NOTE: A duration string is a possibly signed sequence of decimal numbers, each with optional fraction and a unit suffix, such as "300ms", "1.5h" or "2h45m". Valid time units are "ns", "us" (or "µs"), "ms", "s", "m", "h".

Length

The length is the window size of the fixed window.

Slide

slide is the slide parameter that controls the frequency at which the sliding window is created.

Example

To create a sliding window of length 1 minute which slides every 10 seconds, we can use the following snippet.

vertices:
  - name: my-udf
    udf:
      groupBy:
        window:
          sliding:
            length: 60s
            slide: 10s

The yaml snippet above contains an example spec of a reduce vertex that uses sliding window aggregation. As we can see, the length of the window is 60s and sliding frequency is once every 10s. This means there will be multiple windows active at any point in time.

Let's say, time.now() in the pipeline is 2031-09-29T18:46:30Z the active window boundaries will be as follows (there are total of 6 windows 60s/10s)

[2031-09-29T18:45:40Z, 2031-09-29T18:46:40Z)
[2031-09-29T18:45:50Z, 2031-09-29T18:46:50Z) # notice the 10 sec shift from the above window
[2031-09-29T18:46:00Z, 2031-09-29T18:47:00Z)
[2031-09-29T18:46:10Z, 2031-09-29T18:47:10Z)
[2031-09-29T18:46:20Z, 2031-09-29T18:47:20Z)
[2031-09-29T18:46:30Z, 2031-09-29T18:47:30Z)

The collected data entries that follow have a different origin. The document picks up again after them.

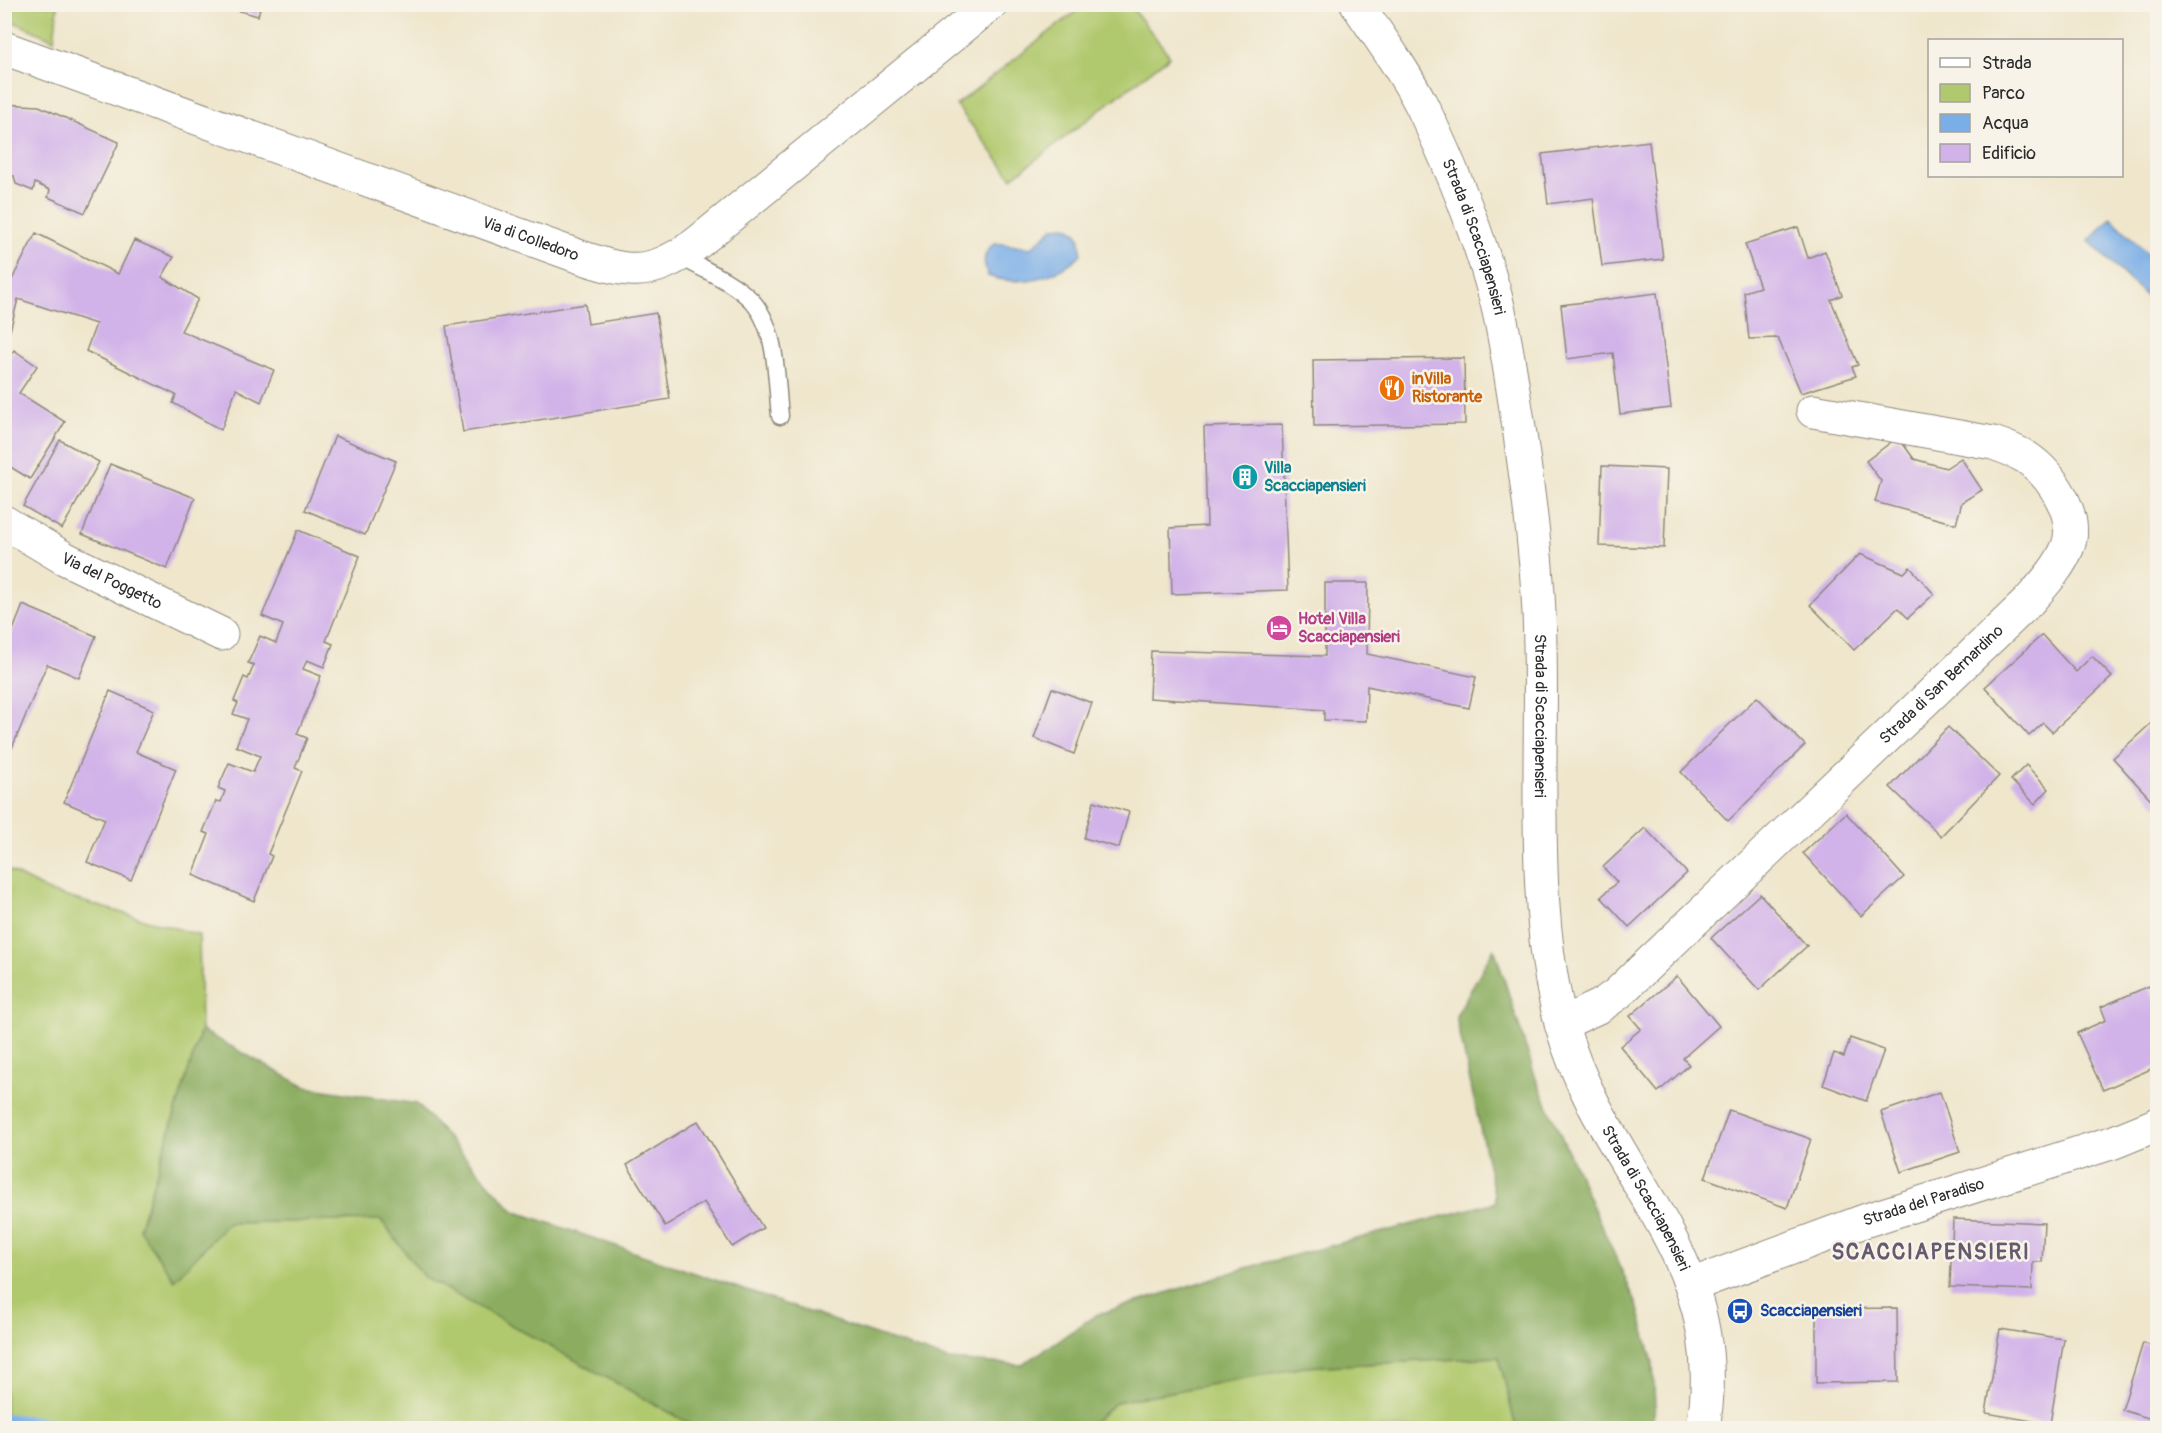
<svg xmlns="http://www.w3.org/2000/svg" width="2162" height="1433" font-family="Pangolin,sans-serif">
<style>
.green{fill:#b1c96e;stroke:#6e7a4c;stroke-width:1.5}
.forest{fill:#8cad61;stroke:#5c6c46;stroke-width:1.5}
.water{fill:#7aaee7;stroke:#526c89;stroke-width:1.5}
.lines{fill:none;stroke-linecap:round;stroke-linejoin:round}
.stream{stroke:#7aaee7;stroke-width:12}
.building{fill:#d1b2e9}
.service-casing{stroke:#8d887c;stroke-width:19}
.minor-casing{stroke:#8d887c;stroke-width:35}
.tertiary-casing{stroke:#8d887c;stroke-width:35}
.service{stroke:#fff;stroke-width:16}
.minor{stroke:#fff;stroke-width:33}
.tertiary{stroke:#fff;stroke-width:33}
.labels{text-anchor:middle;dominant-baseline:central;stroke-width:5;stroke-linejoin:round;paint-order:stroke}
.street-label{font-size:16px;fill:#2b2b2b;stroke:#f7f3e8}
.food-label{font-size:16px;font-weight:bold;fill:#c56008;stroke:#f7f3e8;text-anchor:start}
.culture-label{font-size:16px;font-weight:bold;fill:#0d838f;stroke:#f7f3e8;text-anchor:start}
.hotel-label{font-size:16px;font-weight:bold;fill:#b23c85;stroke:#f7f3e8;text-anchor:start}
.transit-label{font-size:16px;font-weight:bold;fill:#164399;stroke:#f7f3e8;text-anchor:start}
.district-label{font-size:22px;font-weight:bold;letter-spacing:1.5px;fill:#655a6e;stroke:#f7f3e8}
</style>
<rect width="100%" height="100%" fill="#f7f3e8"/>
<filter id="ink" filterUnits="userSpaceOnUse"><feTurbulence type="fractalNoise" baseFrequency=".0167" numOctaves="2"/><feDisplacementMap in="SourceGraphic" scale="12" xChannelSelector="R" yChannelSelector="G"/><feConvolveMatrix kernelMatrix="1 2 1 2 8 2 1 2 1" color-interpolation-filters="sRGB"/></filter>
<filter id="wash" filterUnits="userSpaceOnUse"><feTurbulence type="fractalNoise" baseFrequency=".008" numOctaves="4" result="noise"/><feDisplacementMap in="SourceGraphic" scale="24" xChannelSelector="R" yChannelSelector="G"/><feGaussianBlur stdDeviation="1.35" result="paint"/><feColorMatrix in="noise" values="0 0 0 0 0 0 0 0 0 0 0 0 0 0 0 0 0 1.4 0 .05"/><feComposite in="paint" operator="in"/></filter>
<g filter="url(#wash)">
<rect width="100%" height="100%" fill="#efe6cc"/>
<g class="green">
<path d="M 5,4 L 58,5 L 54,40 L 5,18 Z"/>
<path d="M 1084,5 L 1130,5 L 1170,56 L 1012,178 L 956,105 Z"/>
<path d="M 4,868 L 50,892 L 199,935 L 201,1030 L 139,1229 L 174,1279 L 228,1223 L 381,1220 L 424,1277 L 698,1428 L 5,1428 Z"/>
<path d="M 1499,1357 L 1516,1428 L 1087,1428 L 1116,1402 L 1304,1367 Z"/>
</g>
<path class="forest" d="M 1494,948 L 1537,1082 L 1637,1305 L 1653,1363 L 1655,1408 L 1651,1428 L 1516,1428 L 1499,1357 L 1304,1367 L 1116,1402 L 1087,1428 L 698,1428 L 424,1277 L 381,1220 L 228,1223 L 174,1280 L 139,1229 L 201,1030 L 305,1087 L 417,1104 L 514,1211 L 948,1360 L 1022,1365 L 1096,1315 L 1246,1268 L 1496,1202 L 1456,1016 Z"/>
<g class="water">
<path d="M 2111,218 L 2157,263 L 2157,307 L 2089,241 Z"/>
<path d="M 1065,226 C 1080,231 1081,239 1081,254 C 1057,278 1021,287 988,276 C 982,261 983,253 995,243 L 1031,248 L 1054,227 Z"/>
</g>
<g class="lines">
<path class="stream" d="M 4,1419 L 93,1428"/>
</g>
<g id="blocks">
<g class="building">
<path d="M 214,4 L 261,4 L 258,16 Z"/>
<path d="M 4,104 L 39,106 L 119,142 L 85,213 L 48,197 L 50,190 L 35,183 L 33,191 L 16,184 L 14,176 L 4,174 Z"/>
<path d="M 1649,141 L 1663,259 L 1602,266 L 1593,198 L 1548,204 L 1542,154 Z"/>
<path d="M 1798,227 L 1808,258 L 1825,251 L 1842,295 L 1831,300 L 1858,365 L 1852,367 L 1856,376 L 1801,393 L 1778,338 L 1749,339 L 1744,292 L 1760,287 L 1745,244 Z"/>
<path d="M 36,233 L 118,274 L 134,240 L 174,257 L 162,277 L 198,299 L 181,331 L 274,370 L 261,402 L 236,389 L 221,430 L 173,403 L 176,395 L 86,351 L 96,324 L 18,299 L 10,331 L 4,329 L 4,295 Z"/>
<path d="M 1657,293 L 1671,408 L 1620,414 L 1613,353 L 1567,359 L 1561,305 Z"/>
<path d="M 585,304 L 588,324 L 656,313 L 670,399 L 463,432 L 446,326 Z"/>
<path d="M 14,350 L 37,366 L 19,393 L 65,422 L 30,479 L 4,463 L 4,352 L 10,356 Z"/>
<path d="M 1464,358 L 1465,424 L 1314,426 L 1313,360 Z"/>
<path d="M 1282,425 L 1288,590 L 1172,594 L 1170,528 L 1207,526 L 1204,427 Z"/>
<path d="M 335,436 L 396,461 L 365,535 L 305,510 Z"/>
<path d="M 1898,437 L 1914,459 L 1946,468 L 1961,458 L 1982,490 L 1962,502 L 1956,524 L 1875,502 L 1881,481 L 1866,461 Z"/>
<path d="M 60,440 L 99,462 L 62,529 L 23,506 Z"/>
<path d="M 110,464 L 195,498 L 167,569 L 82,534 Z"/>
<path d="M 1602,466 L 1667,469 L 1664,548 L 1599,546 Z"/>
<path d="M 298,530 L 360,556 L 326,641 L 333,644 L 324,667 L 307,660 L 303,669 L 321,676 L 297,734 L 307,738 L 295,768 L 302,771 L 268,854 L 272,856 L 254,901 L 193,875 L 209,834 L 203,832 L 216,801 L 221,802 L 225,791 L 218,788 L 229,763 L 253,772 L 260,756 L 236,746 L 247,719 L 233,714 L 238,703 L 234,701 L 244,677 L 248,679 L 254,665 L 248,663 L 260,636 L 276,643 L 283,625 L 262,616 Z"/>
<path d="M 1860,554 L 1904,573 L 1910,567 L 1934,594 L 1908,618 L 1898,608 L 1854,650 L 1810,605 Z"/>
<path d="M 1325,583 L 1368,583 L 1367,654 L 1476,677 L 1469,708 L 1367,686 L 1366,721 L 1324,720 L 1324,710 L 1149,698 L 1151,651 L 1325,656 Z"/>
<path d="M 23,605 L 96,636 L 79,678 L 47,664 L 5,765 L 4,638 L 9,640 Z"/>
<path d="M 2042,635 L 2076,672 L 2092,656 L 2112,677 L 2052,732 L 2043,723 L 2029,736 L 1985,687 Z"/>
<path d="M 1052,688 L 1092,703 L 1074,754 L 1034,738 Z"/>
<path d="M 110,691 L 154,710 L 136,752 L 176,769 L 131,880 L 87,862 L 105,819 L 64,802 Z"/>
<path d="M 1757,697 L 1805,745 L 1728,821 L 1681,772 Z"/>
<path d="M 2158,717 L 2158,807 L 2113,758 Z"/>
<path d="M 1948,727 L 1999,776 L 1941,836 L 1890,787 Z"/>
<path d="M 2026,765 L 2049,789 L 2035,804 L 2011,780 Z"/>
<path d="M 1094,801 L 1129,812 L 1119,848 L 1084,838 Z"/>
<path d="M 1846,813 L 1904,877 L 1861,916 L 1803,853 Z"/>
<path d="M 1645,828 L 1687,873 L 1629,927 L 1601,897 L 1617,882 L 1603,867 Z"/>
<path d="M 1760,894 L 1807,946 L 1759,990 L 1711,938 Z"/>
<path d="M 1677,976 L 1719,1026 L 1683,1058 L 1689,1065 L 1658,1092 L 1620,1046 L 1641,1029 L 1630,1016 Z"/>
<path d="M 2149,986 L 2158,1005 L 2158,1066 L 2103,1090 L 2077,1033 L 2106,1020 L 2101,1007 Z"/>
<path d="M 1850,1038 L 1884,1050 L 1866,1101 L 1823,1085 L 1834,1053 L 1844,1057 Z"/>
<path d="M 1940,1092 L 1960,1152 L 1901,1172 L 1881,1112 Z"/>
<path d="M 1729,1110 L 1811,1139 L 1787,1208 L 1705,1178 Z"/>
<path d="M 698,1121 L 763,1228 L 732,1247 L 704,1202 L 665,1226 L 627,1165 Z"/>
<path d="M 1953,1219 L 2044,1223 L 2042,1262 L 2033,1262 L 2032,1290 L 1950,1287 Z"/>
<path d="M 1897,1308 L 1898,1382 L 1816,1383 L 1816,1309 Z"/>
<path d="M 2000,1329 L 2064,1339 L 2050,1424 L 1986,1413 Z"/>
<path d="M 2143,1343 L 2158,1348 L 2158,1421 L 2122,1410 Z"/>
</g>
</g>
</g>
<g filter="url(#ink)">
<use href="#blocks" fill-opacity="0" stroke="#8d887c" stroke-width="1.5"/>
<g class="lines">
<defs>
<path id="service" d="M 679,256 C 703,269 732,281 751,300 C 778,328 776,381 780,416"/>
<g id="minor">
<path id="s1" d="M 4,48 L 572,254 C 627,273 647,279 696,244 L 991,4"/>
<path id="s2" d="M 4,522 L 64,558 L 221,634"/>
<path id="s3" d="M 1561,1024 L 1600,1006 L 1617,994 L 2028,602 C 2043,585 2060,567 2068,546 C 2079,515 2051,474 2027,458 C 2016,451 2005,447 1993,443 L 1813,411"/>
<path id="s4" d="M 1692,1285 L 1867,1220 L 2114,1142 L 2158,1124"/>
</g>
<g id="tertiary">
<path id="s5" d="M 1357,4 C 1379,37 1404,70 1422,106 C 1451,166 1477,230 1495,295 C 1506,336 1511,379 1518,421 C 1529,495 1539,570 1540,645 C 1543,765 1530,911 1562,1026 C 1604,1175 1733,1256 1703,1428"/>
</g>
</defs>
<use href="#service" class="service-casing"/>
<use href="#minor" class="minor-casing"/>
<use href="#tertiary" class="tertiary-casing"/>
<use href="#service" class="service"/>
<use href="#minor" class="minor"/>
<use href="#tertiary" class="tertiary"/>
</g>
</g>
<defs>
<symbol id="restaurant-disc" viewBox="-11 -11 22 22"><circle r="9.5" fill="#e8710a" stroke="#f7f3e8"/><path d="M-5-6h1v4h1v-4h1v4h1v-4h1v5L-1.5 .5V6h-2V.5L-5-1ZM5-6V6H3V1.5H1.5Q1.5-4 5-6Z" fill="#fff"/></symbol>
<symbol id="building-disc" viewBox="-11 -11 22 22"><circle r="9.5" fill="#0f9aa8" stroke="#f7f3e8"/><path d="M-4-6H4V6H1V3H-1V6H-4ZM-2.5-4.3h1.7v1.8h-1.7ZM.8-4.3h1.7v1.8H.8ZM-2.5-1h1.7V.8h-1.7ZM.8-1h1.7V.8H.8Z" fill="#fff"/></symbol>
<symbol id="hotel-disc" viewBox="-11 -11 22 22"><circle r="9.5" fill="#d1479c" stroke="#f7f3e8"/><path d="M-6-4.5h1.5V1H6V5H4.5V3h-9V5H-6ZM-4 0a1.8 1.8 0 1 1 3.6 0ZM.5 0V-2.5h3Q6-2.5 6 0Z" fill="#fff"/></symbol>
<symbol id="bus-disc" viewBox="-11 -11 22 22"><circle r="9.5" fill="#1a4fb4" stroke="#f7f3e8"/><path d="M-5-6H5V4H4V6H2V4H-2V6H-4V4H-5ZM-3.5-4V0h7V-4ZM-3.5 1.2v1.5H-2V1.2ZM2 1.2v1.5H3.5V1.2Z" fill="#fff"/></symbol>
</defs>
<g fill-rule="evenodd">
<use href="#restaurant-disc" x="1377" y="373" width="30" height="30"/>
<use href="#building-disc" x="1230" y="462" width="30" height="30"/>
<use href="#hotel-disc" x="1264" y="613" width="30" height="30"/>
<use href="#bus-disc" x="1725" y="1296" width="30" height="30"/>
</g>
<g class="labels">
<g class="street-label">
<text stroke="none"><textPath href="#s5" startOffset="262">Strada di Scacciapensieri</textPath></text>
<text stroke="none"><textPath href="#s1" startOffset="560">Via di Colledoro</textPath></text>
<text stroke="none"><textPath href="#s2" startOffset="123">Via del Poggetto</textPath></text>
<text stroke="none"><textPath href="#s3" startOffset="512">Strada di San Bernardino</textPath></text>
<text stroke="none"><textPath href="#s5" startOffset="748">Strada di Scacciapensieri</textPath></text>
<text stroke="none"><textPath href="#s5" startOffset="1252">Strada di Scacciapensieri</textPath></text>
<text stroke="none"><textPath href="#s4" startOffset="246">Strada del Paradiso</textPath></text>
</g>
<g class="food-label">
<text x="1412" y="379">inVilla<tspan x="1412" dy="18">Ristorante</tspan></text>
</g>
<g class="culture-label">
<text x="1264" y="468">Villa<tspan x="1264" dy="18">Scacciapensieri</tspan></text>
</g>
<g class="hotel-label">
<text x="1298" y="619">Hotel Villa<tspan x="1298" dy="18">Scacciapensieri</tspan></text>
</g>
<g class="transit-label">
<text x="1760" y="1311">Scacciapensieri</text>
</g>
<g class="district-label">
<text x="1931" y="1252">SCACCIAPENSIERI</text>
</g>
</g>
<rect width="2162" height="1433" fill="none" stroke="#f7f3e8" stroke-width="24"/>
<rect x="1928" y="39" width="195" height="138" fill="#f7f3e8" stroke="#a5a39c" stroke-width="1.5"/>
<rect x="1940" y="58" width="30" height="9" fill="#ffffff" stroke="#a5a39c" stroke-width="1.5"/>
<text x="1982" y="69" font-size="18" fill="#2b2b2b">Strada</text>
<rect x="1940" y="84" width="30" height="18" fill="#b1c96e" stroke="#a5a39c" stroke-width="1.5"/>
<text x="1982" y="99" font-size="18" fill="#2b2b2b">Parco</text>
<rect x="1940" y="114" width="30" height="18" fill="#7aaee7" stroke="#a5a39c" stroke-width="1.5"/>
<text x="1982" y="129" font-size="18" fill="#2b2b2b">Acqua</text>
<rect x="1940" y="144" width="30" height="18" fill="#d1b2e9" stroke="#a5a39c" stroke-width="1.5"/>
<text x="1982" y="159" font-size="18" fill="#2b2b2b">Edificio</text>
</svg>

The window start time is always be left inclusive and right exclusive. That is why [2031-09-29T18:45:30Z, 2031-09-29T18:46:30Z) window is not considered active (it fell on the previous window, right exclusive) but [2031-09-29T18:46:30Z, 2031-09-29T18:47:30Z) is an active (left inclusive).

The first window always ends after the sliding seconds from the time.Now(), the start time of the window will be the nearest integer multiple of the slide which is less than the message's event time. So the first window starts in the past and ends _sliding_duration (based on time progression in the pipeline and not the wall time) from present. It is important to note that regardless of the window boundary (starting in the past or ending in the future) the target element set totally depends on the matching time (in case of event time, all the elements with the time that falls with in the boundaries of the window, and in case of system time, all the elements that arrive from the present until the end of window present + sliding)

From the point above, it follows then that immediately upon startup, for the first window, fewer elements may get aggregated depending on the current lateness of the data stream.